Yüzünü tuttu ve ona küçük bir çocukmuş gibi gülümsedi. "Aşık olana kadar bunu anlayamazsın."

"Bu durumda asla anlayamayacak,” diye mırıldandı Clay ve Brenton’dan yumruğu yedi.

"Bu doğru değil,” dedi ve gülüştüler.

Clayton, "Evet, bir barda tek başına oturmuş yanından geçen çiftleri izlerken görürüm ben seni,” dedi.

Brenton, "Doğru kişiyi bulunca aşık olacağım,” dedi.

Yanaklarının hafif kızardığını görünce gülmemek için kendimi zor tuttum. Brenton Maslow gibi bir adamın herhangi bir şeyden utanabileceğine inanamamıştım.

"Kardeşim, eğer bir uzaylının dünyaya inmesini bekliyorsan baya bekleyeceksin."

Clay güldü ve Brenton'ın öbür yumruğundan ucuz kurtuldu. Bayan Hampton kahkahalara boğulmuştu.

Bayan Hampton, "Bence toplantınıza geç kalmamak için ikiniz de bir an önce gitseniz iyi olur,” dedi.

"Tamam anne. Birkaç saat sonra görüşürüz."

Clayton öne doğru eğildi ve bana o harika gülümsemesiyle tebessüm etmeden önce annesini yanağından öptü. Sonra restorandan çıktı.

"Yakında görüşürüz, Bayan Hampton. Kendinize iyi bakın ve bir şeye ihtiyacınız olursa beni arayın,” dedi Brenton.

"Tamam ararım, merak etmeyin,” diye yanıtladı Bayan Hampton.

Brenton bana hiç bakmadan yanımdan geçerken nefesimi tuttum.

Güzel, belki de beni unutmuştur. Bu beni kovdurmayacağı anlamına mı geliyordu?

Fakat kapıyı açmadan önce başını çevirdi ve gözlerini gözlerime dikti. Bakışlarıyla kurduğu cümleler vücudumdaki her hücreyi korkudan titretmeye yetmişti.

Diğerlerine göre bu sıradan bir bakış olabilirdi ama ben ne anlama geldiğini çok iyi biliyordum. Bundan sonra ne yapmam gerektiğini ise hiç bilmiyordum.

"Cecelia? İyi misin canım?" diye sordu Bayan Hampton, Brenton çıktıktan uzun bir süre sonra.

"Evet, iyiyim." Ona bakmak için arkamı döndüm.

"Uzun süredir kapıya bakıyorsun da,” diye yorum yaptı. Dudaklarımı ısırdım.

"Hayır, sadece bir şey düşünüyordum. Merak etmeyin,” dedim. "Oğlunuz harika birisi."

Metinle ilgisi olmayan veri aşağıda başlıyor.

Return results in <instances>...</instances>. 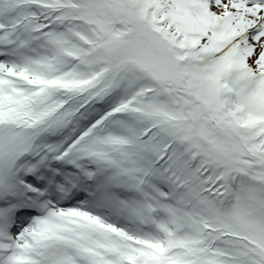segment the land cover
Here are the masks:
<instances>
[{"label": "snow or ice", "instance_id": "1", "mask_svg": "<svg viewBox=\"0 0 264 264\" xmlns=\"http://www.w3.org/2000/svg\"><path fill=\"white\" fill-rule=\"evenodd\" d=\"M0 264H264V0H0Z\"/></svg>", "mask_w": 264, "mask_h": 264}]
</instances>
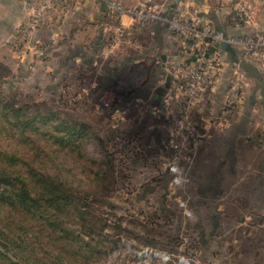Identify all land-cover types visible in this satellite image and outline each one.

"Öyle, değil mi? Onun ve Brenton'ın mutluluğu için her zaman dua ediyorum. O benim oğlum gibidir. Bazen, onun gerçekten oğlum olmadığını unutuyorum,” dedi.

"Uzun zamandır arkadaşlar mı?" Beni öldürmek istemiş olan adamın hayatı hakkında bir şeyler öğrenmek istiyordum.

"Yürümeyi öğrendikleri günden beri arkadaşlar. Brenton'ın annesi arkadaşımdı. Ama Teresa diğer üç çocuğuyla çok meşgul olduğu için onu kendi oğlum gibi büyüttüm. Her ne kadar onu doğuran ben olmasam da Brenton oğlum sayılır,” dedi.

"Bu harika,” dedim, başka ne diyeceğimi bilmiyordum. Brenton gibi bir insanın arkadaşı olması ve seviliyor olması anlayamayacağım bir şeydi.

Birkaç kişiye karşı bu kadar nazikken, neden diğer insanlara karşı canavar olmayı seçmişti? Yabancılara karşı da nazik olsa ne olurdu sanki?

"Umarım yakında birini bulup aşık olur. Çok şey kaçırıyor,” dedi, güldüm.

"Ne gibi şeyleri kaçırıyor?" diye sordum.

"Aşk insanı değiştirir, canım... hiç beklemediğimi bir şekilde hem de. Bence herkes bu duyguyu hayatında en az bir kez tatmalı."

Tam konuşmasını bitirdiğinde, kapı açıldı ve birkaç müşteri geldi. Artık soru sormayı bırakıp işe dönme vaktiydi.

Kim bilir? Belki de buradaki son günümdü.

Son müşteriler de restorandan çıkınca, "Kapatma vakti geldi mi?" diye sordum Bayan Hampton'a.

"Evet, bence artık kapatmalıyız." cevabını duyunca kapıya yürüdüm ve kilidi çevirdim. Sonra ışıkları söndürdüm, sadece tezgâhın yanındaki ışık yanıyordu.

"Peki, şimdi ne yapacaksınız? Bir şeyler yemelisiniz,” dedim ona doğru yönelerek.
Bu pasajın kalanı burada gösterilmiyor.